1.9.12

Capperi! (di Paolo Pejrone)

Riesce a crescere nei terreni più poveri e improbabili, talvolta affonda le sue radici nei muri, il cappero è pianta rustica e povera: è figlia del poco, quasi del nulla. E riesce a far miracoli: i suoi fiori profumati, leggeri e bellissimi (che aspettano la notte per aprirsi) sono tra i pochi segni di vita che le terre aride e sassose quasi bruciate dal sole, regalano d'estate. Tutto si deve alle sue speciali radici che sensibili ed intelligentissime riescono ad insinuarsi nelle crepe dei muri vecchi e porosi d'una volta.
Pochi arbusti sono così mediterranei e generosi e, nello stesso tempo, misteriosi: sono piante molto conosciute ma raramente coltivate, spesso interpretate dai «si dice» a cominciare dalla antichissima leggenda del fico. Si tramanda di come fosse indispensabile che un frutto di fico contornasse il seme fresco del cappero (a suo futuro sostegno e nutrimento) quando conficcato nelle fessure profonde dei vecchi muri. Vuole il sole pieno e ama le rifrazioni forti ed i suoi bollori, gode delle bruciature degli arroventati mezzogiorni d'estate ed ugualmente sopporta le notti gelate (simili a quelle dell'inverno scorso). Per chi ne volesse sapere di più può essere di grande aiuto Il cappero, il piccolo libro edito da Edagricole nel 2001, scritto dall'attuale assessore all'ambiente al comune di Palermo, l'appassionato e serio professore Giuseppe Barbera.

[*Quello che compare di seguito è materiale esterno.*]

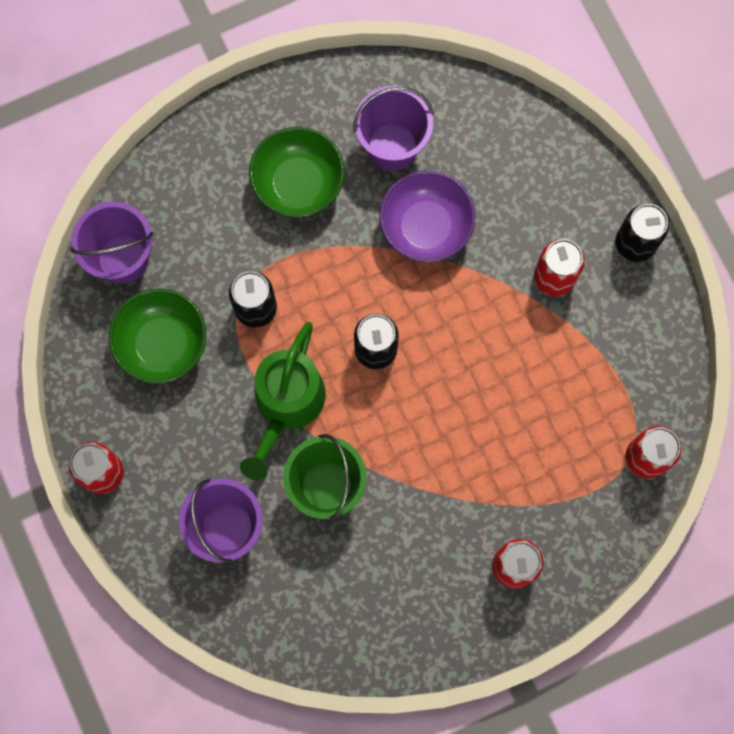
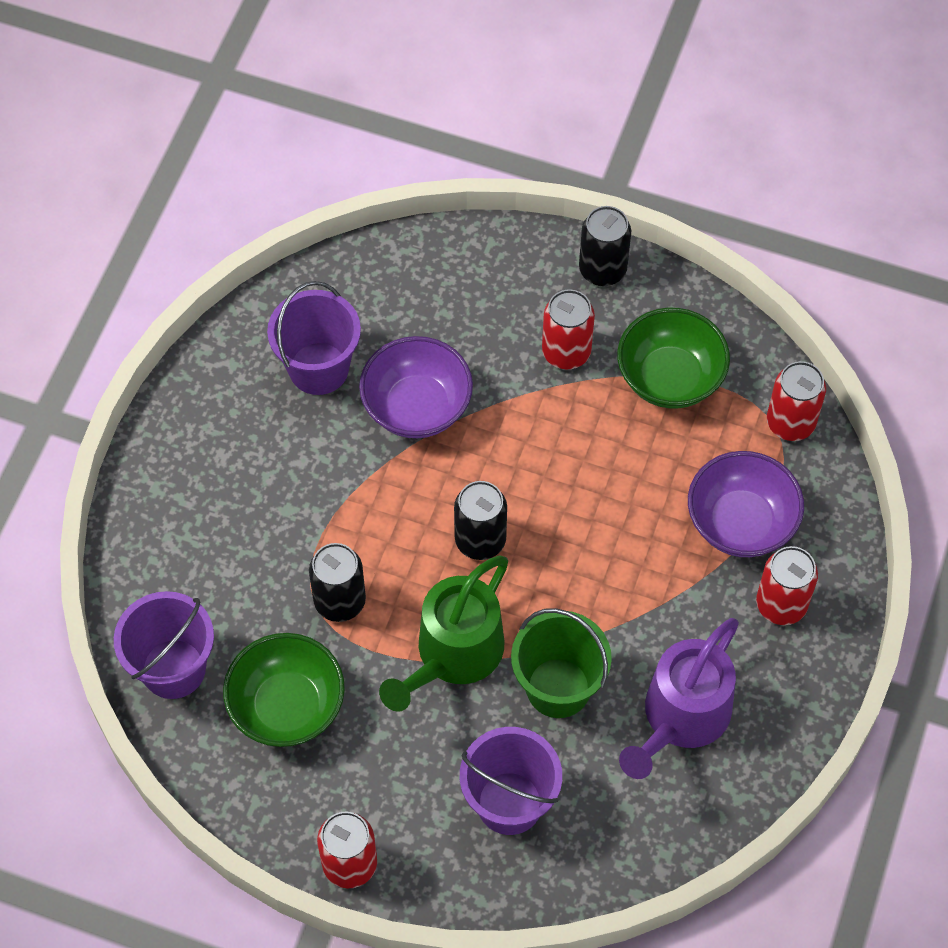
camera: 45 degrees left, 15 degrees down
(286, 406) = (452, 656): green watering can -> green watering can turned 60 degrees clockwise
(298, 184) = (268, 468): green bowl -> green bowl (670, 378)
(377, 575) = (680, 718): none -> purple watering can
(544, 491) = (741, 522): none -> purple bowl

Qui da noi, in Piemonte, a differenza di allori ed ulivi, i capperi, imperturbabili, hanno iniziato da poco tempo la loro abbondante e bellissima performance estiva di foglie, boccioli, fiori e semi. Come tutti gli anni. Bellissimi e in pieno fiore, addirittura esagerati nell'abbondanza (e nell'eleganza), sono quelli che crescono sugli spalti del castello di Passerano nell'astigiano, o quelli di due differenti varietà dell'arcipelago dei Galli, vicino a Positano. O a quelli ancora famosi ed apprezzati di Salina e Pantelleria, la vera Rhur del cappero, il posto privilegiato per ottime ed antiche coltivazioni. E ottimi prodotti. Ogni muro a secco ben esposto d'Italia, sotto i 500 metri di altitudine, in teoria potrebbe diventare una ripida palestra di bellezza e di bontà.
Anche se sembra parte di antiche favole, è pur sempre curioso (e pare assodato) il matrimonio tra le lucertole e i semi del cappero, unione, a detta di Giuseppe Barbera, antica e provata.
I semi, avvolti da uno zuccherino e scurissimo miele, pare (io onestamente non l'ho mai visto consumarsi) s'incollino alla ruvida pelle del ventre delle lucertole che passeggiando tra buca e buca a caccia di insetti (e insinuandosi con accortezza) sembra possano rilasciare gli stessi semi negli anfratti più reconditi (e adatti).
Non va dimenticato come le piante di cappero amino (appassionatamente) il terreno calcareo della nostra penisola, quello stesso che fa felice sia le viti sia le rose. Con intelligenza e caparbietà ultimamente si è anche riusciti a moltiplicare nuove piccole piante in vaso…
Non deve sorprendere come quei quattro capperi che spesso vediamo sui piatti della cucina mediterranea abbiano dietro di sé una lunga storia: una vera e faticosa odissea fatta di sole, secco, radici, rovine, sassaie e sale. E soprattutto di fiera e dignitosa povertà.